Even after putting wrong password in Vault connector, it says "Connection is successful" and also logs same events in log file. no difference.
Also, i have followed the latest documentation 23.x because our product version is 23.5. but still, i have gone through the link you have mentioned, the popup on click of "Advanced" button still doesn't come up.
09/25/2023 11:53 PM - edited 09/25/2023 11:54 PM
Hi @SB - Can you please comment on following issues as well?
09/27/2023 09:47 PM
Hi @SB in my last reply on "09/25/2023 11:54 PM", i have managed to resolve first 4 points by trial and error methodology. Now, i am looking for help on following 2 items which are critical to move forward on Saviynt-CyberArk integration:
09/26/2023 08:18 AM
Hi @SB which type of authorization is expected in Saviynt for CyberArk vault integration. Currently, i am using CyberArk auth using this url "/PasswordVault/API/auth/Cyberark/Logon". Other options could be OAuth 2.0 / OpenID connect etc..
09/28/2023 09:25 AM
hi @GauravJain Let me check if REST is even supported for using Cyberark vault and will update you.
09/28/2023 11:27 PM
Hi @SB - Thanks for your revert.
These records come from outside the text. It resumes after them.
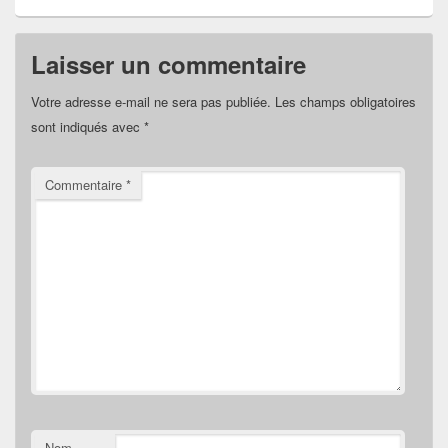
Laisser un commentaire
Votre adresse e-mail ne sera pas publiée.
Les champs obligatoires
sont indiqués avec
*
Commentaire
*
Nom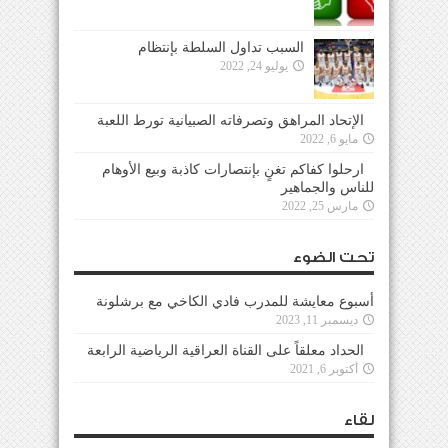
السبب تداول السلطة بإنتظام
يوليو 24, 2022
الإتحاد المراهق وتصرفاته الصبيانية تورط اللعبة
مايو 6, 2022
ارحلوا كفاكم تغنٍ بإنتصارات كاذبة وبيع الأوهام
للناس والجماهير
مارس 25, 2022
تحت الضوء
أسبوع معايشة للمدرب فادي الكاخي مع برشلونة
ديسمبر 11, 2023
الحداد معلقاً على القناة العراقية الرياضية الرابعة
أكتوبر 6, 2021
لقاء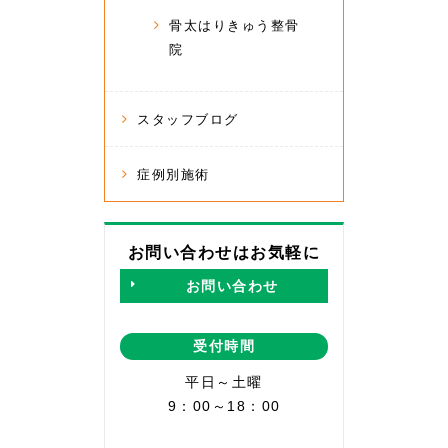
骨太はりきゅう整骨
院
スタッフブログ
症例別施術
お問い合わせはお気軽に
お問い合わせ
受付時間
平日～土曜
9：00～18：00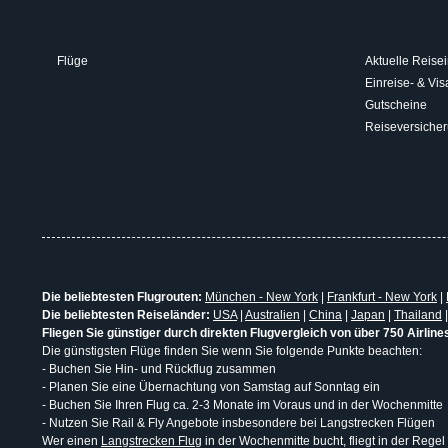
Flüge
Aktuelle Reisei
Einreise- & V
Gutscheine
Reiseversiche
Die beliebtesten Flugrouten:
München - New York
|
Frankfurt - New York
|
Die beliebtesten Reiseländer:
USA
|
Australien
|
China
|
Japan
|
Thailand
Fliegen Sie günstiger durch direkten Flugvergleich von über 750 Airline
Die günstigsten Flüge finden Sie wenn Sie folgende Punkte beachten:
- Buchen Sie Hin- und Rückflug zusammen
- Planen Sie eine Übernachtung von Samstag auf Sonntag ein
- Buchen Sie Ihren Flug ca. 2-3 Monate im Voraus und in der Wochenmitte
- Nutzen Sie Rail & Fly Angebote insbesondere bei Langstrecken Flügen
Wer einen
Langstrecken Flug
in der Wochenmitte bucht, fliegt in der Regel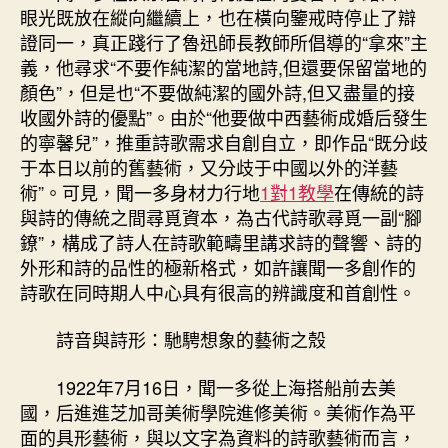
眼光既放在縱向繼續上，也在橫向鑒戒時停止了辯
證同一，真正踐行了魯迅師長教師所倡導的“拿來”主
義，他尋求“不要作純潔的當地詩,但還要保留當地的
顏色”，但是也“不要做純潔的國外詩,但又盡量的接
收國外詩的優點”。由於“他要做中西藝術成婚后發生
的寧馨兒”，推重詩歌需求自創自立，即作品“既分歧
于本日以前的舊藝術，又分歧于中國以外的洋藝
術”。可見，聞一多身材力行地
1對1教學
在傳統的詩
與詩的傳統之間尋覓資本，為古代詩歌尋覓一副“腳
鐐”，構成了詩人在詩歌範疇里講求詩的聲響、詩的
外形和詩的品性的極新格式，如許讓聞一多創作的
詩歌在同時期人中心具有很高的辨識度和首創性。
詩音與詩形：馳騁想象的藝術之殼
1922年7月16日，聞一多從上海搭船前去美
國，后進進芝加哥美術學院進修美術。美術作為平
面的具形藝術，與以文字為資料的詩歌藝術而言，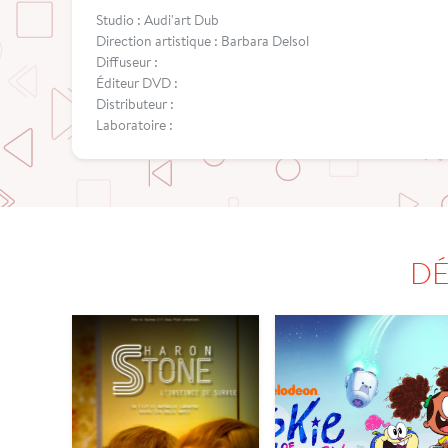
Studio : Audi'art Dub
Direction artistique : Barbara Delsol
Diffuseur :
Éditeur DVD :
Distributeur :
Laboratoire :
DÉ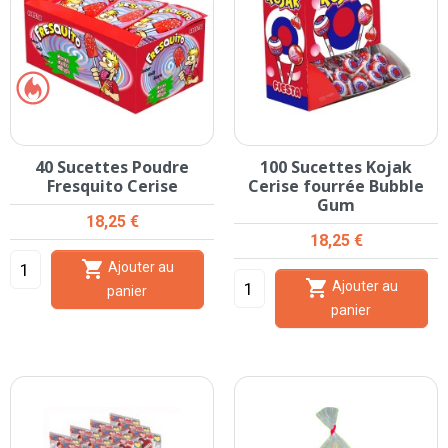
40 Sucettes Poudre
100 Sucettes Kojak
Fresquito Cerise
Cerise fourrée Bubble
Gum
Prix
18,25 €
Prix
18,25 €

Ajouter au

Ajouter au
panier
panier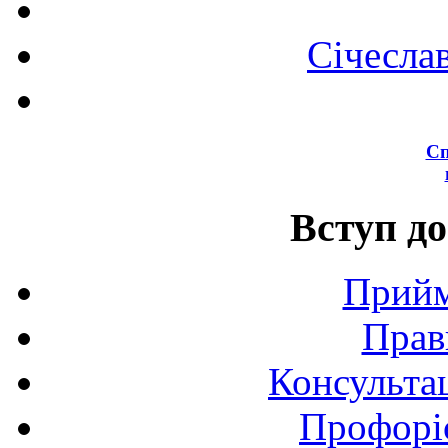
Січесла
Сп
Вступ до
Прийм
Прав
Консультац
Профоріє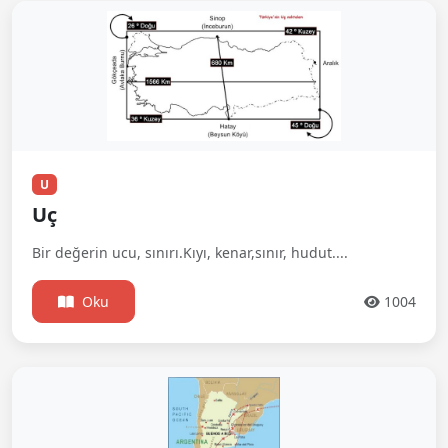
U
Uç
Bir değerin ucu, sınırı.Kıyı, kenar,sınır, hudut....
Oku
1004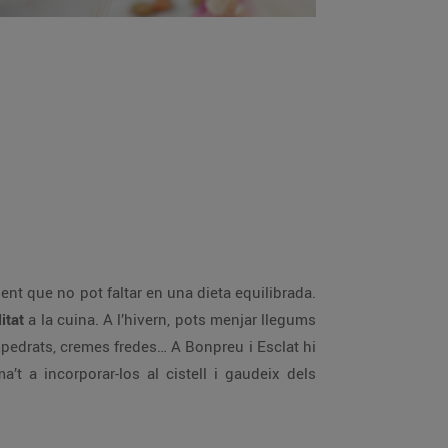
ent que no pot faltar en una dieta equilibrada.
itat
a la cuina. A l’hivern, pots menjar llegums
mpedrats, cremes fredes… A Bonpreu i Esclat hi
a’t a incorporar-los al cistell i gaudeix dels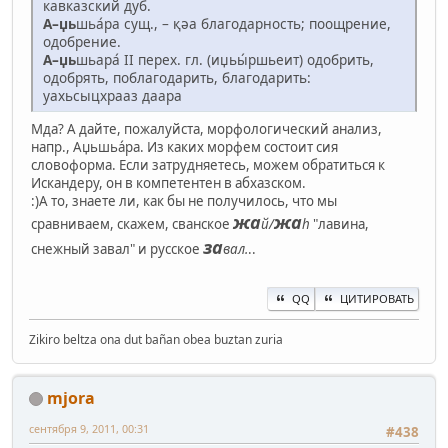
кавказский дуб.
А–џь
шьа́ра сущ., – қәа благодарность; поощрение,
одобрение.
А–џь
шьара́ II перех. гл. (иџьы́ршьеит) одобрить,
одобрять, поблагодарить, благодарить:
уахьсыцхрааз даара
Мда? А дайте, пожалуйста, морфологический анализ,
напр., Аџьшьа́ра. Из каких морфем состоит сия
словоформа. Если затрудняетесь, можем обратиться к
Искандеру, он в компетентен в абхазском.
:)А то, знаете ли, как бы не получилось, что мы
жа
жа
сравниваем, скажем, сванское
й/
h
"лавина,
за
снежный завал" и русское
вал.
..
QQ
ЦИТИРОВАТЬ
Zikiro beltza ona dut bañan obea buztan zuria
mjora
сентября 9, 2011, 00:31
#438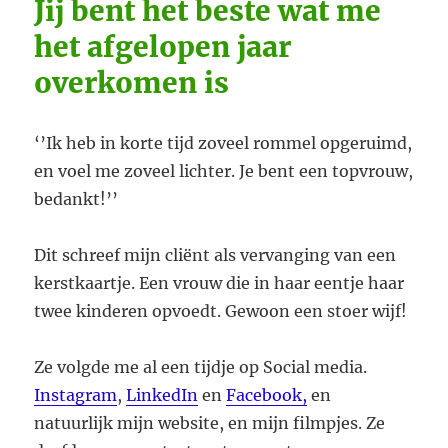
Jij bent het beste wat me
het afgelopen jaar
overkomen is
‘’Ik heb in korte tijd zoveel rommel opgeruimd,
en voel me zoveel lichter. Je bent een topvrouw,
bedankt!’’
Dit schreef mijn cliënt als vervanging van een
kerstkaartje. Een vrouw die in haar eentje haar
twee kinderen opvoedt. Gewoon een stoer wijf!
Ze volgde me al een tijdje op Social media.
Instagram
,
LinkedIn
en
Facebook,
en
natuurlijk mijn website, en mijn filmpjes. Ze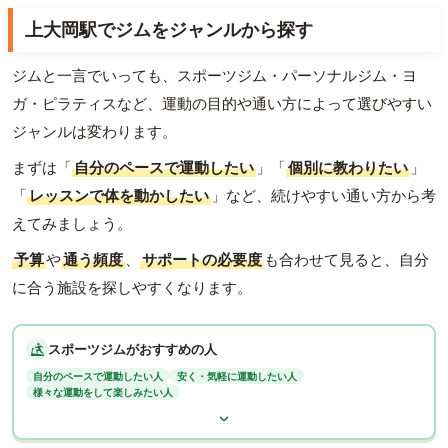
上大岡駅でジムをジャンルから探す
ジムと一言でいっても、スポーツジム・パーソナルジム・ヨ
ガ・ピラティスなど、運動の目的や通い方によって選びやすい
ジャンルは変わります。
まずは「
自分のペースで運動したい
」「
個別に教わりたい
」
「
レッスンで体を動かしたい
」など、続けやすい通い方から考
えてみましょう。
予算
や
通う頻度
、
サポートの必要度
も合わせて見ると、自分
に合う施設を探しやすくなります。
スポーツジムがおすすめの人
自分のペースで運動したい人
安く・気軽に運動したい人
様々な運動をして楽しみたい人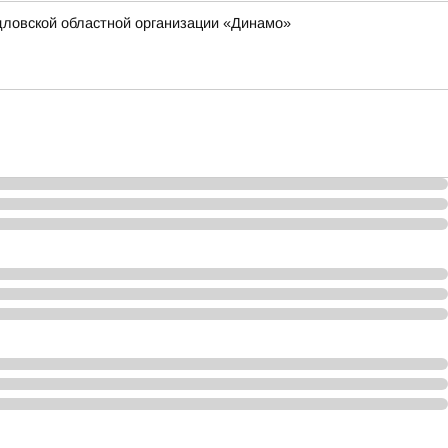
дловской областной организации «Динамо»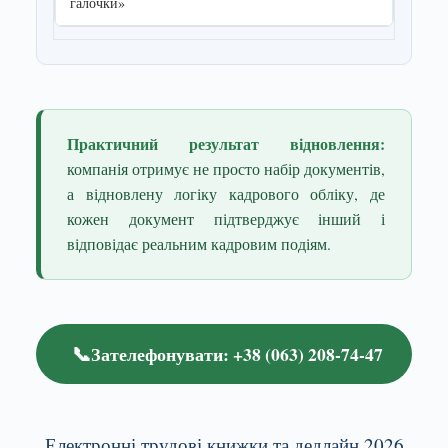
галочки»
Практичний результат відновлення:
компанія отримує не просто набір документів,
а відновлену логіку кадрового обліку, де
кожен документ підтверджує інший і
відповідає реальним кадровим подіям.
📞
Зателефонувати: +38 (063) 208-74-47
Електронні трудові книжки та дедлайн 2026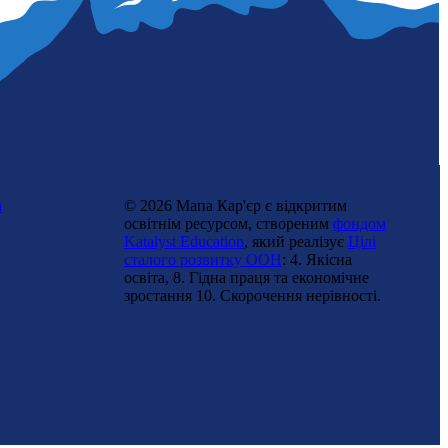
n
© 2026 Мапа Кар'єр є відкритим
освітнім ресурсом, створеним
фондом
Katalyst Education
, який реалізує
Цілі
сталого розвитку ООН
: 4. Якісна
освіта, 8. Гідна праця та економічне
зростання 10. Cкорочення нерівності.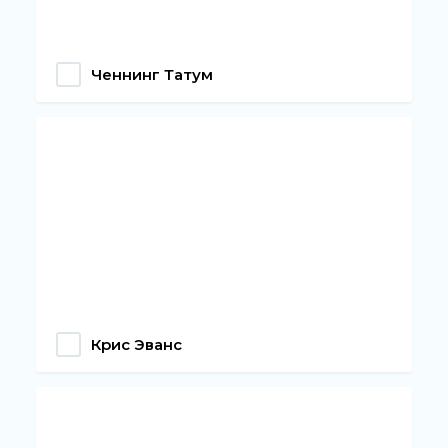
Ченнинг Татум
Крис Эванс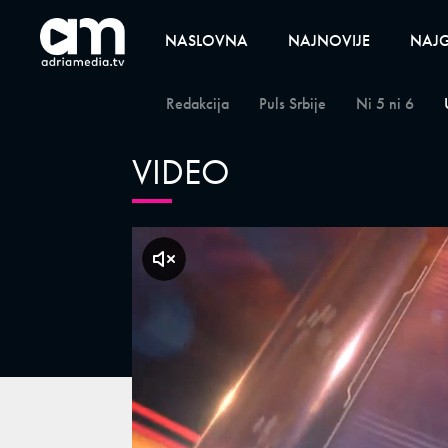
NASLOVNA
NAJNOVIJE
NAJG
Redakcija
Puls Srbije
Ni 5 ni 6
VIDEO
klikni za zvuk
On this document, it says all connector types support CyberArk vault integration https://docs.saviyntcloud.com/bundle/SVCF-v23x/page/Content/SVCF-Overview.htm
Also, when we create a REST connector, it has an option to select CyberArk vault connector which ideally means its supported. Secondly, one of the users on forum has also answered the same Re: Which all connector types support CyberArk as ... - Saviynt Forums - 52208
But i will wait for your confirmation before proceeding further.
10/02/2023 11:03 PM
Hi @SB Any updates on this please?
10/04/2023 09:13 AM
I am still researching on it and will update.
10/05/2023 04:46 AM
Hi @SB thanks for your revert. Till you research on it, can you look at following general questions w.r.t vault configuration:
1) whats the significance of attached screen shot "Advanced_vault_config_screen.JPG" while configuring Vault connector in any other connector type like AD? documentation is very confusing so if you have any idea please throw some light on it.
2) what should be the value of "Vault Config" (Account Id Credential Vault Connection)? is it correct "/${accountID}/Password/Retrieve" or there is more to it? Saviynt documentation is just not explaining it properly here Understanding the Integration Between EIC and CyberArk Vault (saviyntcloud.com)
3) Save Credential Vault checkbox - As per doc "Select this parameter to save the encrypted attribute in the vault configured with the connector."
Which encrypted attributes its referring to? i don't think we can save anything in vault from Saviynt so this checkbox must be unchecked only right?
10/09/2023 10:59 PM
Any luck Sahil?
10/10/2023 10:39 AM
I have confirmed this and REST connector does not support using Vault connection.
10/10/2023 09:20 PM
thanks Sahil. Can we please modify documentation to avoid such confusion and time waste for other people trying to use same functionality? 2 different document links with conflicting information
https://docs.saviyntcloud.com/bundle/SVCF-v23x/page/Content/SVCF-Overview.htm
https://docs.saviyntcloud.com/bundle/CyberArk-Vault-v23x/page/Content/Introduction.htm
Also, if possible the implementation of REST connector should not really show the CyberArk vault connector configuration if its not supported for good user experience.
Regards
Gaurav
10/11/2023 10:16 AM
We have informed the Doc team to get this updated. Also, there is an alternate I think you can try that might work for you. For this, you will need to store the entire Connection JSON in the Cyberark (not just the password) and then use the Vault in REST Connection to fetch the Connection JSON value. Since the vault integration is only used for Encrypted fields and because the entire Connection JSON is encrypted in a REST connection, using just password will not work but fetching the entire Connection JSON may work.
I have not personally implemented this but is certainly worth a try if you want to.